I found several Japanese SIE patents from Saito Hideyuki along with a single (combined?) US application that appear to be relevant.
The patents were filed across 2015 and 2016.

Caveat: This is an illustrative embodiment in a patent application. i.e. Maybe parts of it will make it into a product, maybe all of it, maybe none of it. Approach it speculatively.
That said, it perhaps gives an idea of what Sony has been researching.

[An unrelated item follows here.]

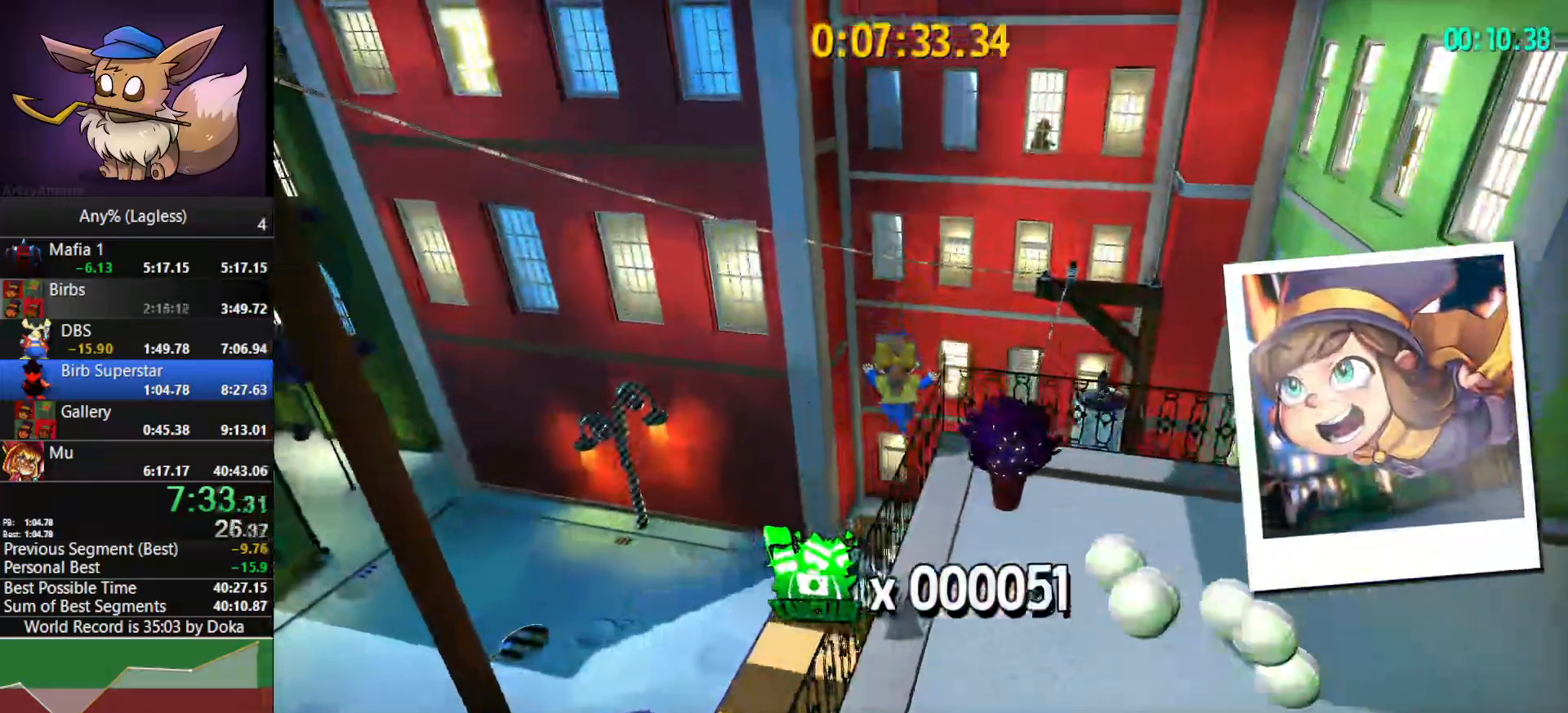
{"keys": [], "mouse": ["right"], "mouse_move": "still", "events": [[183, "d", "down"], [417, "w", "up"], [467, "d", "up"]]}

And does seem in line with what Cerny talked about in terms of customisations across the stack to optimise performance.

http://www.freepatentsonline.com/y2017/0097897.html

There's quite a lot going on, but to try and break it down:
It talks about the limitations of simply using a SSD 'as is' in a games system, and a set of hardware and software stack changes to improve performance.

Basically, 'as is', an OS uses a virtual file system, designed to virtualise a host of different I/O devices with different characteristics. Various tasks of this file system typically run on the CPU - e.g. traversing file metadata, data tamper checks, data decryption, data decompression. This processing, and interruptions on the CPU, can become a bottleneck to data transfer rates from an SSD, particularly in certain contexts e.g. opening a large number of small files.

At a lower level, SSDs typically employ a data block size aimed at generic use. They distribute blocks of data around the NAND memory to distribute wear. In order to find a file, the memory controller in the SSD has to translate a request to the physical addresses of the data blocks using a look-up table. In a regular SSD, the typical data block size might require a look-up table 1GB in size for a 1TB SSD. A SSD might typically use DRAM to cache that lookup table - so the memory controller consults DRAM before being able to retrieve the data. The patent describes this as another potential bottleneck.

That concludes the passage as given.